CURIOSIDADES LITÚRGICAS I - Ordo Exsequiarum Romani Pontificis - Translado do corpo do Romano Pontífice para a Basílica Vaticana:
Na hora
marcada, na capela da Casa Santa Marta, o rito de translado do caixão com o
corpo do Santo Padre FRANCISCO se inicia com o canto da antífona “Ego sum
ressurectio et vitam (Eu sou a ressurreição e a vida, cf Jo 11,25-26)
executado pela Schola Cantorum.
O celebrante,
que na ocasião será o cardeal camerlengo da Santa Igreja, de pluvial e estola
vermelhas, inicia invocando a Santíssima Trindade e acolhe os presentes com
estas palavras: “A esperança de Cristo, ressuscitado dos mortos, esteja
convosco (“Spes Christi qui a mortuis surrexit, sit cum omnibus vobis)”,
e a assembleia litúrgica responde “E com teu espírito (Et cum Spíritu tuo)”.
O cardeal se aproxima do corpo do Santo Padre e o asperge com água benta,
circundando o caixão. A Schola entoa Lc 23,42 (“Memento mei, Domine
Deus – Lembra-te de mim, Senhor Deus”). O celebrante, em seguida, expõe o
sentido do translado; se faz silêncio e prossegue com a oração em que se
suplica à Deus que guarde a vida e obra do Papa FRANCISCO, acolhendo-o em Sua
morada de luz e de paz; se roga em favor do povo a ele confiado, de seguir com
fervor os mesmos caminhos traçados por seu bispo, para serem testemunhas do
evangelho de Cristo. A oração se conclui e o diácono convida a iniciar a
procissão.
Na procissão
caminham primeiro os cardeais diáconos, presbíteros e bispos (na ordem a qual
cada cardeal pertence). Atrás, dois diáconos. Logo depois, o camerlengo. Por
último, o caixão do Santo Padre, levado pelos sediários (grupo de homens
que na antiguidade levavam o Papa na cadeira gestatória; agora responsáveis por
funções de ordem nas audiências e missas presididas pelo Pontífice). Ao lado
destes, doze presbíteros revestidos com estolas vermelhas, trazendo velas nas mãos.

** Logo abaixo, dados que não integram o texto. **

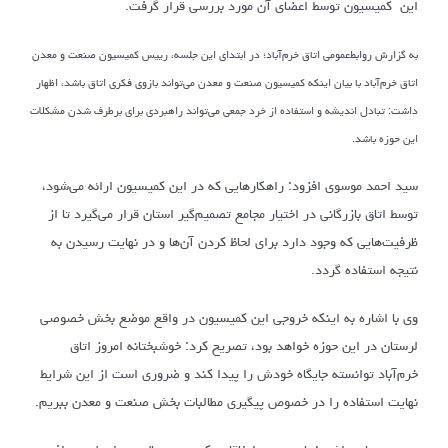
این کمیسیون توسط اعضای آن مورد بررسی قرار گرفت.
به گزارش روابط‌عمومی اتاق خرم‌آباد؛ در ابتدای این جلسه، رییس کمیسیون صنعت و معدن
اتاق خرم‌آباد با بیان اینکه کمیسیون صنعت و معدن می‌تواند بازوی فکری اتاق باشد، اظهار
داشت: تبادل اندیشه و استفاده از خرد جمعی می‌تواند راهبردی برای برطرف شدن مشکلات
این حوزه باشد.
سید احمد موسوی افزود: راهکارهایی که در این کمیسیون ارائه می‌شود،
توسط اتاق بازرگانی در اختیار مجامع تصمیم‌گیر استان قرار می‌گیرد تا از
ظرفیت‌هایی که وجود دارد برای لحاظ کردن آن‌ها و در نهایت رسیدن به
نتیجه استفاده گردد.
وی با اشاره به اینکه خروجی این کمیسیون در واقع موضع بخش خصوصی
لرستان در این حوزه خواهد بود، تصریح کرد: خوشبختانه امروز اتاق
خرم‌آباد توانسته جایگاه خودش را پیدا کند و ضروری است از این شرایط
نهایت استفاده را در خصوص پیگیری مطالبات بخش صنعت و معدن ببریم.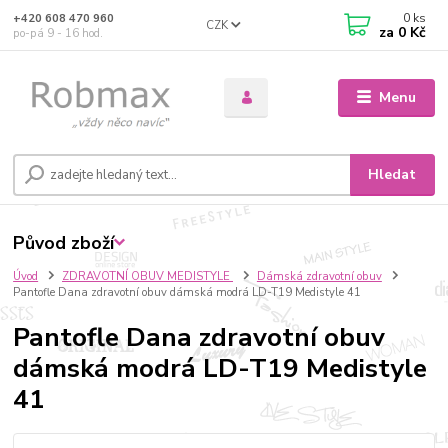
0
ks
+420 608 470 960
CZK
za
0 Kč
po-pá 9 - 16 hod.
Menu
Hledat
Původ zboží
Úvod
ZDRAVOTNÍ OBUV MEDISTYLE
Dámská zdravotní obuv
Pantofle Dana zdravotní obuv dámská modrá LD-T19 Medistyle 41
Pantofle Dana zdravotní obuv
dámská modrá LD-T19 Medistyle
41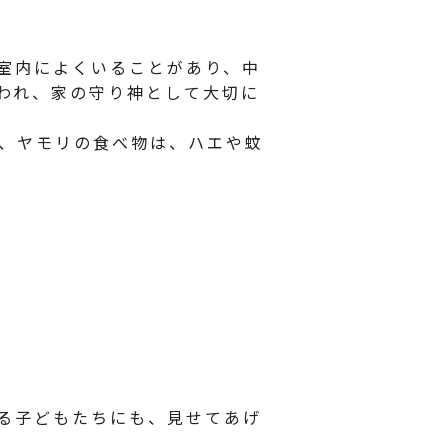
室内によくいることがあり、中
われ、家の守り神として大切に
と、ヤモリの食べ物は、ハエや蚊
る子どもたちにも、見せてあげ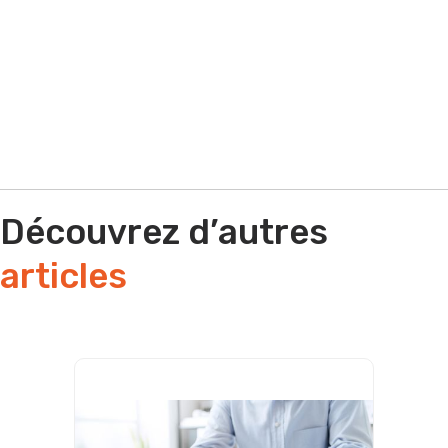
Par téléphone
Découvrez d’autres
articles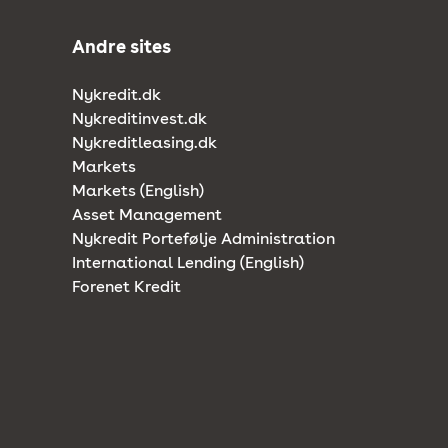
Andre sites
Nykredit.dk
Nykreditinvest.dk
Nykreditleasing.dk
Markets
Markets (English)
Asset Management
Nykredit Portefølje Administration
International Lending (English)
Forenet Kredit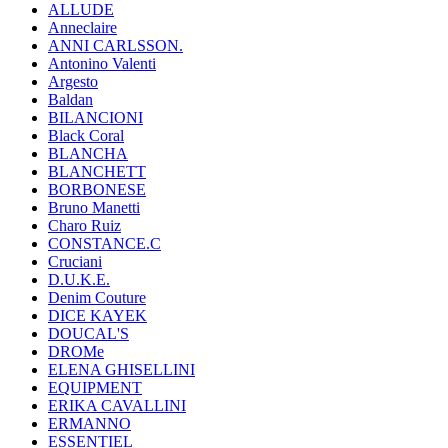
ALLUDE
Anneclaire
ANNI CARLSSON.
Antonino Valenti
Argesto
Baldan
BILANCIONI
Black Coral
BLANCHA
BLANCHETT
BORBONESE
Bruno Manetti
Charo Ruiz
CONSTANCE.C
Cruciani
D.U.K.E.
Denim Couture
DICE KAYEK
DOUCAL'S
DROMe
ELENA GHISELLINI
EQUIPMENT
ERIKA CAVALLINI
ERMANNO
ESSENTIEL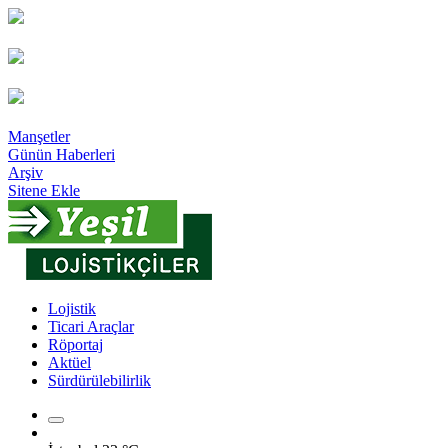
Manşetler
Günün Haberleri
Arşiv
Sitene Ekle
Lojistik
Ticari Araçlar
Röportaj
Aktüel
Sürdürülebilirlik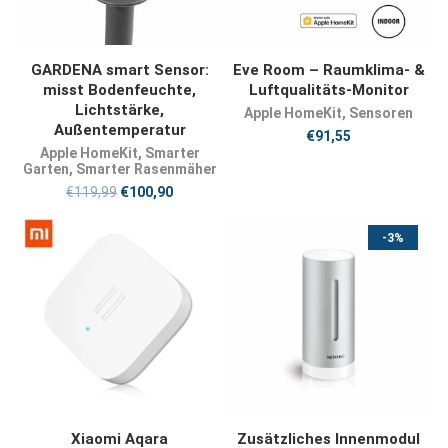
JETZT KAUFEN
JETZT KAUFEN
GARDENA smart Sensor:
Eve Room – Raumklima- &
misst Bodenfeuchte,
Luftqualitäts-Monitor
Lichtstärke,
Apple HomeKit
,
Sensoren
Außentemperatur
€
91,55
Apple HomeKit
,
Smarter
Garten
,
Smarter Rasenmäher
€
119,99
€
100,90
-3%
JETZT KAUFEN
JETZT KAUFEN
Xiaomi Aqara
Zusätzliches Innenmodul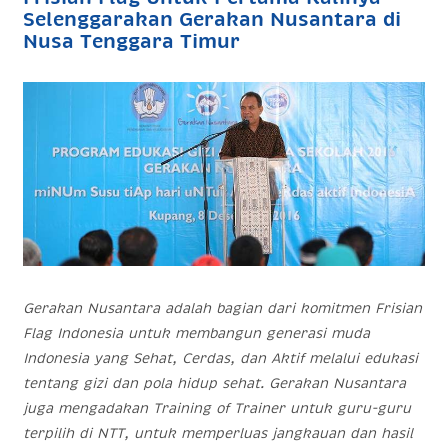
Selenggarakan Gerakan Nusantara di
Nusa Tenggara Timur
Gerakan Nusantara adalah bagian dari komitmen Frisian
Flag Indonesia untuk membangun generasi muda
Indonesia yang Sehat, Cerdas, dan Aktif melalui edukasi
tentang gizi dan pola hidup sehat. Gerakan Nusantara
juga mengadakan Training of Trainer untuk guru-guru
terpilih di NTT, untuk memperluas jangkauan dan hasil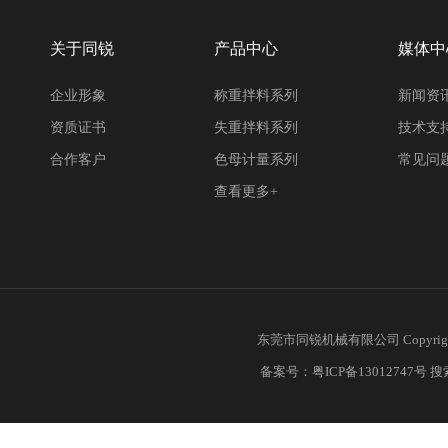
关于同锐
产品中心
媒体中
企业形象
称重拌料系列
新闻资
资质证书
失重拌料系列
技术支
合作客户
色母计量系列
常见问
查看更多+
东莞市同锐机械有限公司 Copyrigh
备案号：
粤ICP备13012747号
搜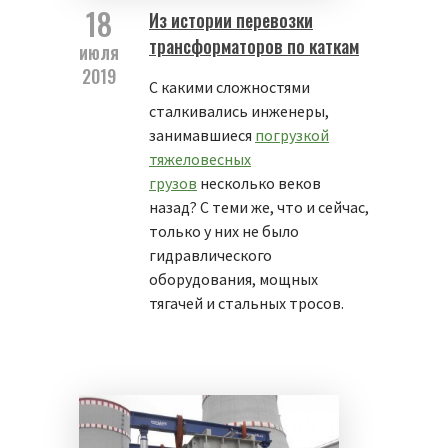
18
Из истории перевозки
трансформаторов по каткам
июля
2019
С какими сложностями
сталкивались инженеры,
занимавшиеся
погрузкой
тяжеловесных
грузов
несколько веков
назад? С теми же, что и сейчас,
только у них не было
гидравлического
оборудования, мощных
тягачей и стальных тросов.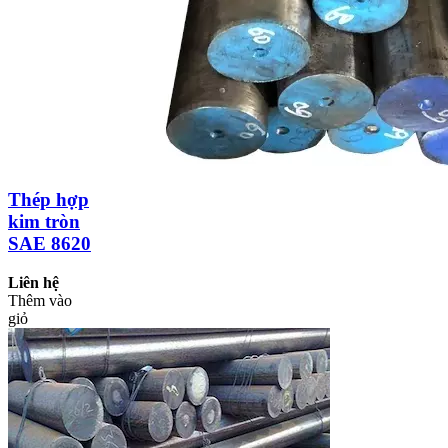
Thép hợp
kim tròn
SAE 8620
Liên hệ
Thêm vào
giỏ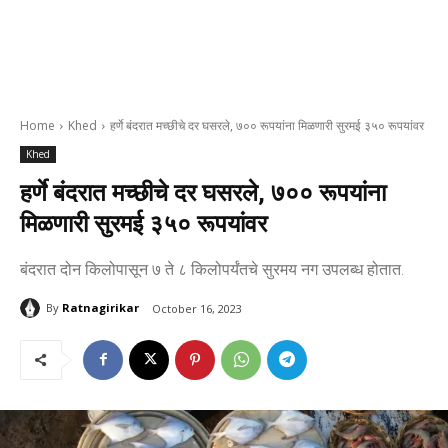
Home
Khed
हर्णे बंदरात मच्छीचे दर घसरले, ७०० रूपयांना मिळणारी सुरमई ३५० रूपयांवर
Khed
हर्णे बंदरात मच्छीचे दर घसरले, ७०० रूपयांना
मिळणारी सुरमई ३५० रूपयांवर
बंदरात दोन किलोपासून ७ ते ८ किलोपर्यंतचे सुरमय नग उपलब्ध होतात.
By
Ratnagirikar
October 16, 2023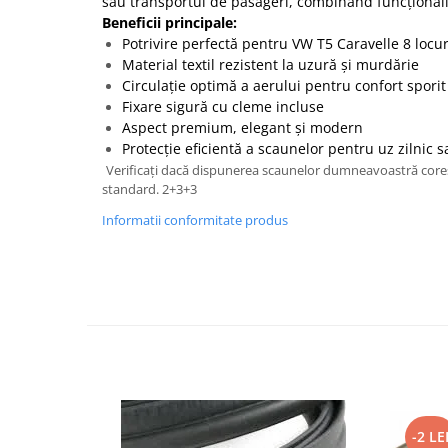
sau transportul de pasageri, combinând funcționalit
Beneficii principale:
Potrivire perfectă pentru VW T5 Caravelle 8 locu
Material textil rezistent la uzură și murdărie
Circulație optimă a aerului pentru confort sporit
Fixare sigură cu cleme incluse
Aspect premium, elegant și modern
Protecție eficientă a scaunelor pentru uz zilnic s
Verificați dacă dispunerea scaunelor dumneavoastră cores
standard. 2+3+3
Informatii conformitate produs
-2 LE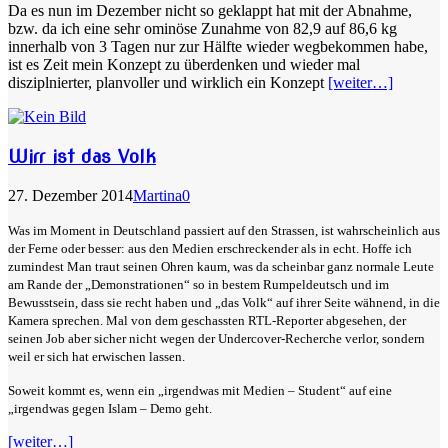
Da es nun im Dezember nicht so geklappt hat mit der Abnahme,
bzw. da ich eine sehr ominöse Zunahme von 82,9 auf 86,6 kg
innerhalb von 3 Tagen nur zur Hälfte wieder wegbekommen habe,
ist es Zeit mein Konzept zu überdenken und wieder mal
disziplnierter, planvoller und wirklich ein Konzept
[weiter…]
Wirr ist das Volk
27. Dezember 2014
Martina
0
Was im Moment in Deutschland passiert auf den Strassen, ist wahrscheinlich aus
der Ferne oder besser: aus den Medien erschreckender als in echt. Hoffe ich
zumindest Man traut seinen Ohren kaum, was da scheinbar ganz normale Leute
am Rande der „Demonstrationen“ so in bestem Rumpeldeutsch und im
Bewusstsein, dass sie recht haben und „das Volk“ auf ihrer Seite wähnend, in die
Kamera sprechen. Mal von dem geschassten RTL-Reporter abgesehen, der
seinen Job aber sicher nicht wegen der Undercover-Recherche verlor, sondern
weil er sich hat erwischen lassen.
Soweit kommt es, wenn ein „irgendwas mit Medien – Student“ auf eine
„irgendwas gegen Islam – Demo geht.
[weiter…]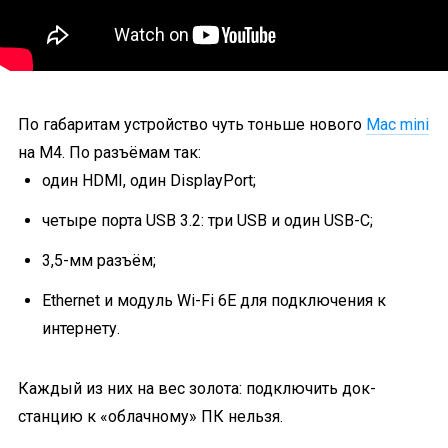
По габаритам устройство чуть тоньше нового
Mac mini
на M4. По разъёмам так:
один HDMI, один DisplayPort;
четыре порта USB 3.2: три USB и один USB-C;
3,5-мм разъём;
Ethernet и модуль Wi-Fi 6E для подключения к
интернету.
Каждый из них на вес золота: подключить док-
станцию к «облачному» ПК нельзя.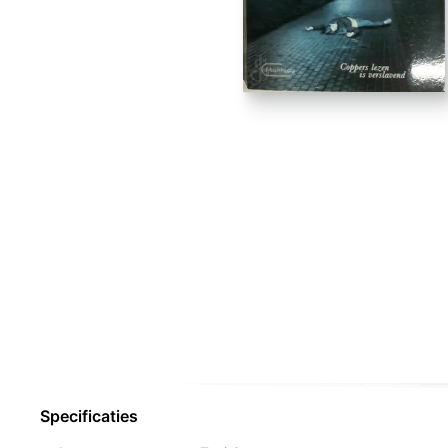
Specificaties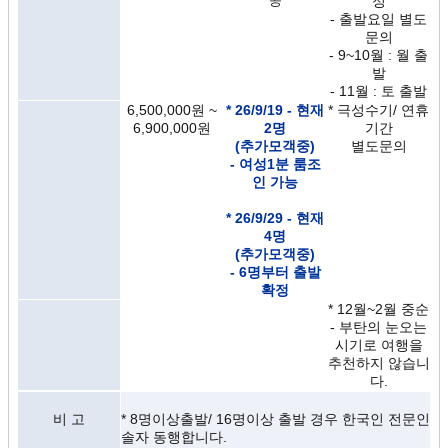
공
정
- 출발요일 별도
문의
- 9~10월 : 월 출
발
- 11월 : 토 출발
6,500,000원 ~
* 26/9
/19
- 현재
* 극성수기/ 연휴
6,900,000원
2명
기간
(추가모객중)
별도문의
- 여성1분 룸조
인 가능
* 26/9
/29
- 현재
4명
(추가모객중)
- 6명부터 출발
확정
* 12월~2월 중순
- 부탄의 눈오는
시기로 여행을
추천하지 않습니
다.
비 고
* 8명이상출발/ 16명이상 출발 경우 한국인 전문인
솔자 동행합니다.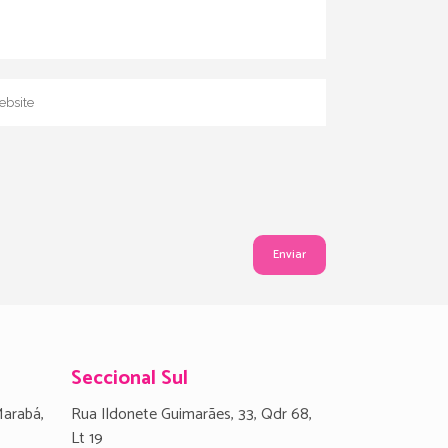
Seccional Sul
Marabá,
Rua Ildonete Guimarães, 33, Qdr 68,
Lt 19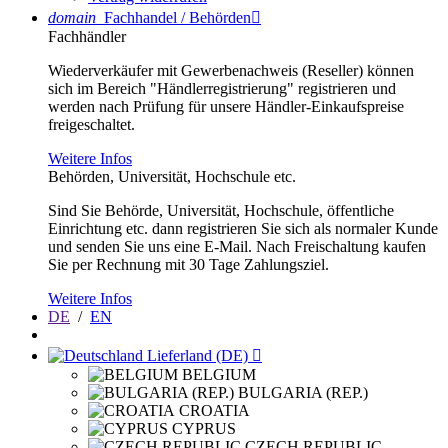
domain
Fachhandel / Behörden

Fachhändler
Wiederverkäufer mit Gewerbenachweis (Reseller) können
sich im Bereich "Händlerregistrierung" registrieren und
werden nach Prüfung für unsere Händler-Einkaufspreise
freigeschaltet.
Weitere Infos
Behörden, Universität, Hochschule etc.
Sind Sie Behörde, Universität, Hochschule, öffentliche
Einrichtung etc. dann registrieren Sie sich als normaler Kunde
und senden Sie uns eine E-Mail. Nach Freischaltung kaufen
Sie per Rechnung mit 30 Tage Zahlungsziel.
Weitere Infos
DE
/
EN
Lieferland (DE)

BELGIUM
BULGARIA (REP.)
CROATIA
CYPRUS
CZECH REPUBLIC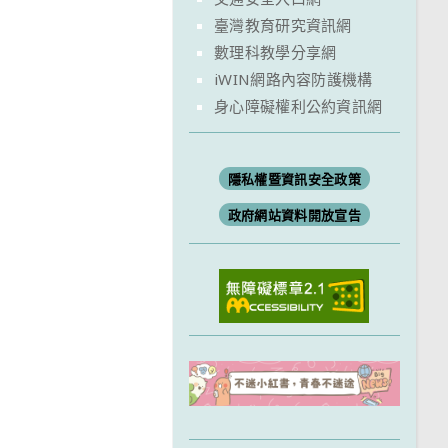
臺灣教育研究資訊網
數理科教學分享網
iWIN網路內容防護機構
身心障礙權利公約資訊網
隱私權暨資訊安全政策
政府網站資料開放宣告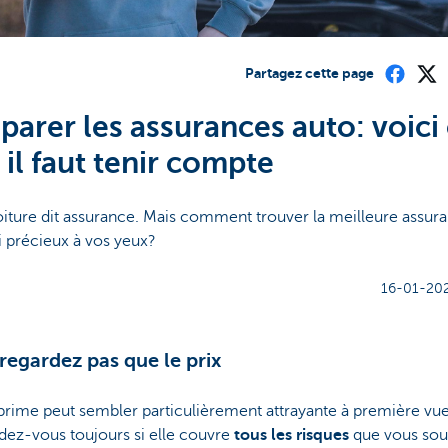
Partagez cette page
arer les assurances auto: voici
 il faut tenir compte
oiture dit assurance. Mais comment trouver la meilleure assur
i précieux à vos yeux?
16-01-202
 regardez pas que le prix
prime peut sembler particulièrement attrayante à première vue
ez-vous toujours si elle couvre
tous les risques
que vous sou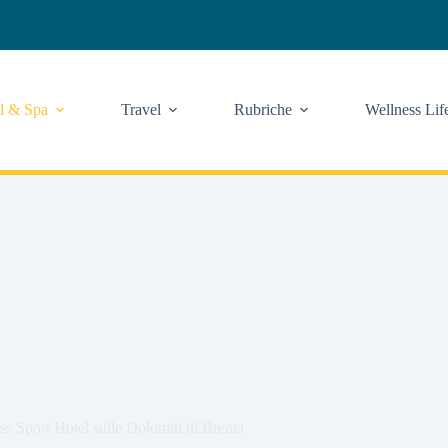
l & Spa
Travel
Rubriche
Wellness Lif
s Sport Hotel sulle Dolomiti di Brenta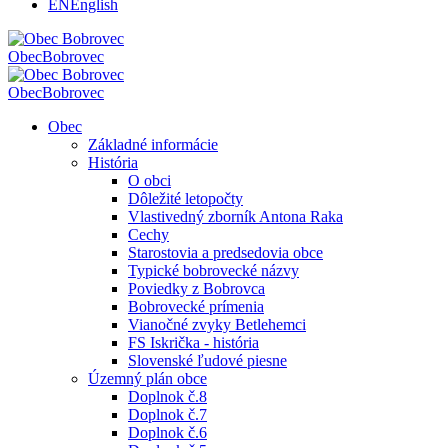
EN
English
Obec
Bobrovec
Obec
Bobrovec
Obec
Základné informácie
História
O obci
Dôležité letopočty
Vlastivedný zborník Antona Raka
Cechy
Starostovia a predsedovia obce
Typické bobrovecké názvy
Poviedky z Bobrovca
Bobrovecké prímenia
Vianočné zvyky Betlehemci
FS Iskrička - história
Slovenské ľudové piesne
Územný plán obce
Doplnok č.8
Doplnok č.7
Doplnok č.6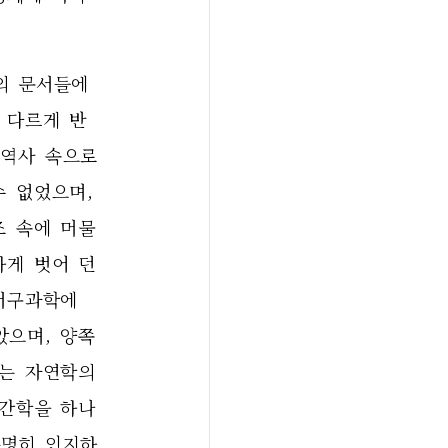
의 문서들에
 다르게 반
역사 속으로 
 없었으며, 
조 속에 머물
하게 벗어 던
서구과학에 
았으며, 양쪽
는 자연학의 
인간학을 하나
분명히 인지하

E a Guarda Suíça Pontifícia caminhando ao redor do esquife.
Durante toda a
procissão se entoam os salmos, 22, 114, 115, 50, 120, 122 e 131. Ao se
aproximarem da porta central da basílica de São Pedro, entoam a Ladainha de
todos os Santos. Até se aproximarem do altar da confissão. Ali, depositam o
caixão, com a cabeça do Santo Padre voltada para o altar, e os pés para a
porta. Ao lado, o Círio Pascal.
O camerlengo circunda o corpo do Santo Padre defunto aspergindo-o com água benta, e o incensa do mesmo modo. Enquanto isso a Schola entoa o Subvenite Sancti Dei. Se lê a perícope de Jo 17,24-26, e recita-se uma oração dos fiéis, concluídas com a Oração do Senhor. Na conclusão, o celebrante recita a oração final. E se conclui a celebração.
As portas da basílica papal são abertas e começa a visitação pública ao Santo Padre defunto até o Sábado, ates da Santa Missa Exequial.
Pe. João Paulo Góes Sillio
Maestro das Celebrações litúrgicas do Arcebispo.